> _Problem to work on_
Which lines hold the string "view"? Copy each of them from the material below.

START The data

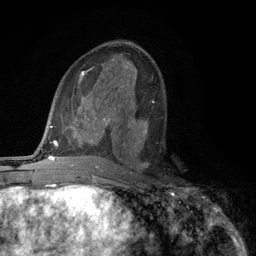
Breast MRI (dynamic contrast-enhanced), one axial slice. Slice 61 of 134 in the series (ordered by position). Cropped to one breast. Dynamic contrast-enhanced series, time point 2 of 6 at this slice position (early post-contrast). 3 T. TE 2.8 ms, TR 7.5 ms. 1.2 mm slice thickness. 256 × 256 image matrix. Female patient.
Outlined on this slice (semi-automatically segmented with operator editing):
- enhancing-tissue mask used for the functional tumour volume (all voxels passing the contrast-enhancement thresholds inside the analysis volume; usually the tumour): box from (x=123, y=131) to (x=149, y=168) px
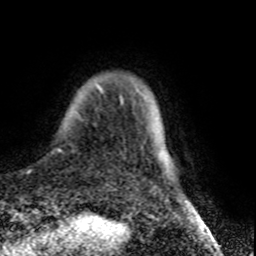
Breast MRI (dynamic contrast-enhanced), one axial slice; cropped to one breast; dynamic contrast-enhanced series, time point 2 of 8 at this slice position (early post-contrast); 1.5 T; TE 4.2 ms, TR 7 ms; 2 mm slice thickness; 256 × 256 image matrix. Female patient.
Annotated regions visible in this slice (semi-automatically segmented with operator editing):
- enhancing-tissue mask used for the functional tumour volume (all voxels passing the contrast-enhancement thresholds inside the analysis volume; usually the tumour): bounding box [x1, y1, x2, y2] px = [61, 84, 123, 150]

END The data
START The data

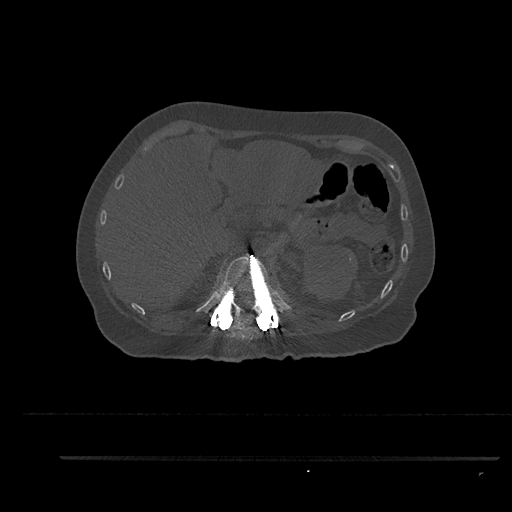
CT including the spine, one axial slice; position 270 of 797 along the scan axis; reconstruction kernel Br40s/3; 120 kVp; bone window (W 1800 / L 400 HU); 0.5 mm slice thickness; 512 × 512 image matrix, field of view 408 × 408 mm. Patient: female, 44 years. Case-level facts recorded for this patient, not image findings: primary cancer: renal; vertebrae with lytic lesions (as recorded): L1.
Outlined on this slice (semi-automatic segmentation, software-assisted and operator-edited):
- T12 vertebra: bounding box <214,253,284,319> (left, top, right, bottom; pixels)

END The data
START The data

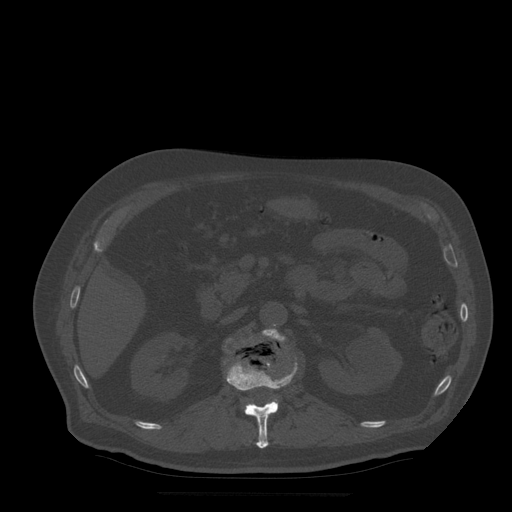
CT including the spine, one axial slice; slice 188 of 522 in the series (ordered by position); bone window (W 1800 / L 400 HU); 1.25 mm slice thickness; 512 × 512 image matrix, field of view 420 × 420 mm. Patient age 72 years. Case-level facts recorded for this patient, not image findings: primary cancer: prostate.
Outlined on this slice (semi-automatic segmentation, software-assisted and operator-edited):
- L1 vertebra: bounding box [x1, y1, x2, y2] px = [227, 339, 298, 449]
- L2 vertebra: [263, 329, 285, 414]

END The data

> _Solution for this exercise_
CT including the spine, one axial slice; position 270 of 797 along the scan axis; reconstruction kernel Br40s/3; 120 kVp; bone window (W 1800 / L 400 HU); 0.5 mm slice thickness; 512 × 512 image matrix, field of view 408 × 408 mm. Patient: female, 44 years. Case-level facts recorded for this patient, not image findings: primary cancer: renal; vertebrae with lytic lesions (as recorded): L1.
CT including the spine, one axial slice; slice 188 of 522 in the series (ordered by position); bone window (W 1800 / L 400 HU); 1.25 mm slice thickness; 512 × 512 image matrix, field of view 420 × 420 mm. Patient age 72 years. Case-level facts recorded for this patient, not image findings: primary cancer: prostate.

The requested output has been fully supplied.